In 2010, Yatnal was considered down and out in the BJP when he quit the party to join the JD(S), miffed at not being made a minister in the first BJP government in Karnataka under Yediyurappa.

He rejoined the party in 2013 but was expelled in 2015 for anti-party activities. He went on to emerge as a prominent face in the BJP from 2018, when he was taken back into the party fold by Yediyurappa.

A maverick politician, whom party insiders consider “indisciplined” to hold high offices, Yatnal does not have roots in the Sangh Parivar, unlike his counterparts.

Identified first as a bright prospect in the 1990s by BJP leader and former Union minister H N Ananth Kumar, who died in 2018, Yatnal was considered a member of the Ananth Kumar camp, which had been squaring off with the rival Yediyurappa camp for decades. For this reason, perhaps, Yatnal had then got more opportunities as a leader in central politics rather than in Karnataka BJP that has been primarily controlled by Yediyurappa.

Attacks by Yatnal on the state BJP, including comments on Yediyurappa and his son Vijayendra and party leaders considered to be in the Yediyurappa camp, have given credence to the theory that Yatnal has been licensed in the BJP to shoot from the lip.

Yatnal’s influence is also illustrated in his statement from October 2020, when he was one of the first to signal the possible exit of Yediyurappa as CM. “He will not continue for long. The people on top are fed up,” Yatnal said at a rally then. “Even the BJP leadership has realised that north Karnataka contributes the maximum seats to the BJP. They want to make someone from north Karnataka the CM,” he added.

The controversy surrounding Yatnal in the past had involved his accusations on BJP leaders of allegedly using blackmail tactics and money to obtain their posts in the Yediyurappa-led dispensation.

In 2021, he said, “If I was interested in CD politics (blackmail) I could have become a deputy CM anytime. Some people went to Delhi and said they will give Rs 2000 crore (to be made minister). Our party is not like that. Our party is for all – they have made OBC, SC/ST, and women ministers recently.”

The MLA was among the state BJP leaders who, in 2021, objected to Yediyurappa’s move to hand over nearly 3000 acres of mining land to JSW Steel group at a low cost.

“We are against the state government’s decision to sell land worth crores to JSW for just 1.25 lakh per acre. We wrote a letter against the decision taken by Yeddyurappa to party president J P Nadda. In the backdrop of the intervention of our party high command, the decision to give land to the company has been withdrawn,” he said in May 2021.

In 2020, when astrologer Yuvaraj, who boasted of high political connections to allegedly cheat several people of crores of rupees was arrested, Yatnal highlighted wrongdoing in the BJP. “Yuvaraj has been arrested because he was involved in illegal work.

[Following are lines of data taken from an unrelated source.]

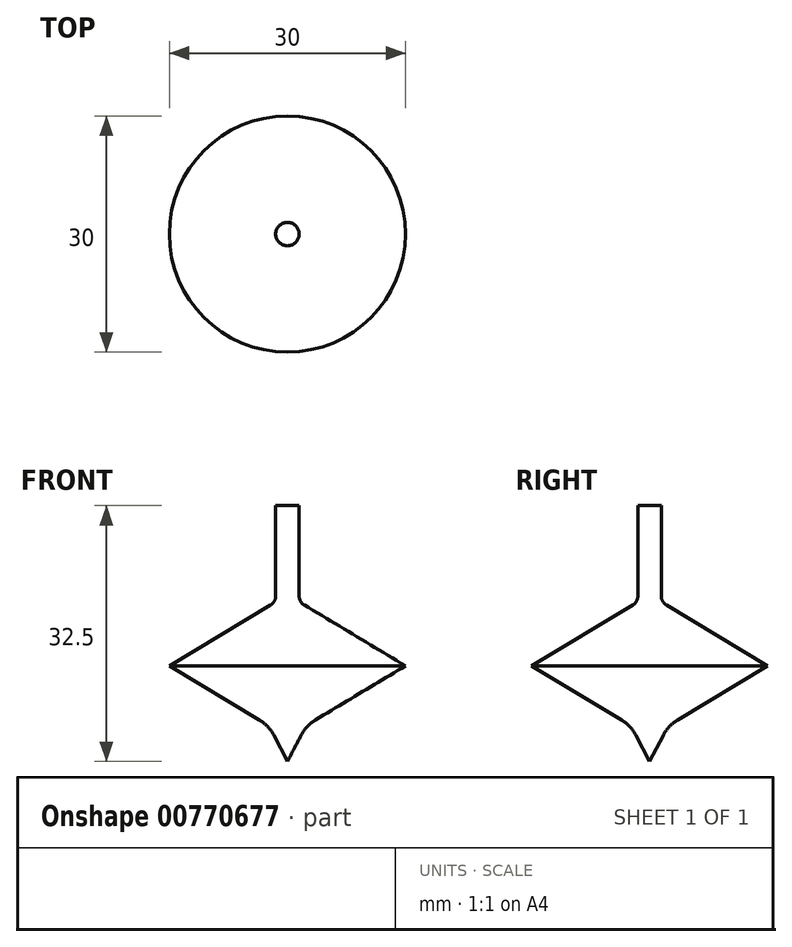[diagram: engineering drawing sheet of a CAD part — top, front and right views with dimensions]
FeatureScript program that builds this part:
annotation { "Feature Type Name" : "Feature", "Feature Type Description" : "" }
export const myFeature = defineFeature(function(context is Context, id is Id, definition is map)
    precondition{}
    {
        {
            var Q0;
            Q0=qCreatedBy(makeId("Front.planeOp"),FACE);
            var sketch = newSketch(context, id + "F0", { "sketchPlane" : qUnion([Q0])});
            skLineSegment(sketch, "E0", {"start": v(-15, 0) * mm, "end": v(0, 0) * mm});
            skLineSegment(sketch, "E1", {"start": v(-15, 0) * mm, "end": v(0, 9.01) * mm});
            skLineSegment(sketch, "E2", {"start": v(0, 9.01) * mm, "end": v(0, 0) * mm});
            skLineSegment(sketch, "E3", {"start": v(0, 0) * mm, "end": v(0, -9) * mm});
            skLineSegment(sketch, "E4", {"start": v(-15, 0) * mm, "end": v(0, -9) * mm});
            skLineSegment(sketch, "E5", {"start": v(-2.38, -7.58) * mm, "end": v(0, -12.15) * mm});
            skLineSegment(sketch, "E6", {"start": v(0, -12.15) * mm, "end": v(0, -9) * mm});
            skLineSegment(sketch, "E7", {"start": v(0, 20.35) * mm, "end": v(0, 9.01) * mm});
            skLineSegment(sketch, "E8", {"start": v(0, 20.35) * mm, "end": v(-1.49, 20.35) * mm});
            skLineSegment(sketch, "E9", {"start": v(-1.49, 20.35) * mm, "end": v(-1.49, 8.12) * mm});
            skSolve(sketch);
        }
        {
            var Q0;
            {var subQ0=sQuery(id+"F0.wireOp",EDGE,"E7");Q0=makeQuery(id+"F0.imprint","IMPRINT",FACE,{"disambiguationData":[TD([[makeQuery(id+"F0.imprint","IMPRINT",EDGE,{"derivedFrom":subQ0}),-1.0]])]});}
            var Q1;
            {var subQ0=sQuery(id+"F0.wireOp",EDGE,"E0");Q1=makeQuery(id+"F0.imprint","IMPRINT",FACE,{"disambiguationData":[TD([[makeQuery(id+"F0.imprint","IMPRINT",EDGE,{"derivedFrom":subQ0}),1.0]])]});}
            var Q2;
            {var subQ0=sQuery(id+"F0.wireOp",EDGE,"E0");Q2=makeQuery(id+"F0.imprint","IMPRINT",FACE,{"disambiguationData":[TD([[makeQuery(id+"F0.imprint","IMPRINT",EDGE,{"derivedFrom":subQ0}),-1.0]])]});}
            var Q3;
            {var subQ2=sQuery(id+"F0.wireOp",EDGE,"E5");Q3=makeQuery(id+"F0.imprint","IMPRINT",FACE,{"disambiguationData":[TD([[makeQuery(id+"F0.imprint","IMPRINT",EDGE,{"derivedFrom":subQ2}),1.0]])]});}
            var Q4;
            Q4=sQuery(id+"F0.wireOp",EDGE,"E3");
            revolve(context, id + "F1", {"surfaceOperationType" : NewSurfaceOperationType.NEW, "entities" : qUnion([Q0, Q1, Q2, Q3]), "axis" : qUnion([Q4]), "revolveType" : RevolveType.FULL});
        }
        {
            var Q0;
            Q0=makeQuery(id+"F1.opRevolve","SWEPT_EDGE",EDGE,{"disambiguationData":[OSD([sQuery(id+"F0.wireOp",EDGE,"E4"),sQuery(id+"F0.wireOp",EDGE,"E5")])]});
            fillet(context, id + "F2", {"entities" : qUnion([Q0]), "radius" : 5 * mm, "tangentPropagation" : true, "allowEdgeOverflow" : false});
        }
        {
            var Q0;
            Q0=makeQuery(id+"F1.opRevolve","SWEPT_EDGE",EDGE,{"disambiguationData":[OSD([sQuery(id+"F0.wireOp",EDGE,"E1"),sQuery(id+"F0.wireOp",EDGE,"E9")])]});
            fillet(context, id + "F3", {"entities" : qUnion([Q0]), "radius" : 1.34 * mm, "tangentPropagation" : true, "allowEdgeOverflow" : false});
        }
    });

A lot of politicians have paid him crores. Many have paid him saying they want to become an MP, a Rajya Sabha member, a minister.”

When his name was mentioned in 2021 as a possible CM candidate when Yediyurappa was being replaced with Basavaraj Bommai as the CM, Yatnal had dismissed his candidature. “I am not in any race. The PM will pick a leader who is honest, pro-Hindutva, and capable of bringing the party to power in the next elections as the chief minister,” he had said.

Along the way, Yatnal became a poster boy of hard-line Hindutva politics in the state.

He had also stirred controversy in 2018 by telling councillors in Bijapur to only serve Hindus in the constituency since “they had voted for him and not Muslims”.

A few years ago, he called veteran freedom fighter H S Doreswamy a “fake freedom fighter” and a “Pakistani agent” for taking up liberal causes. Yatnal had also been arrested in the past for allegedly stirring communal trouble in the Bijapur region.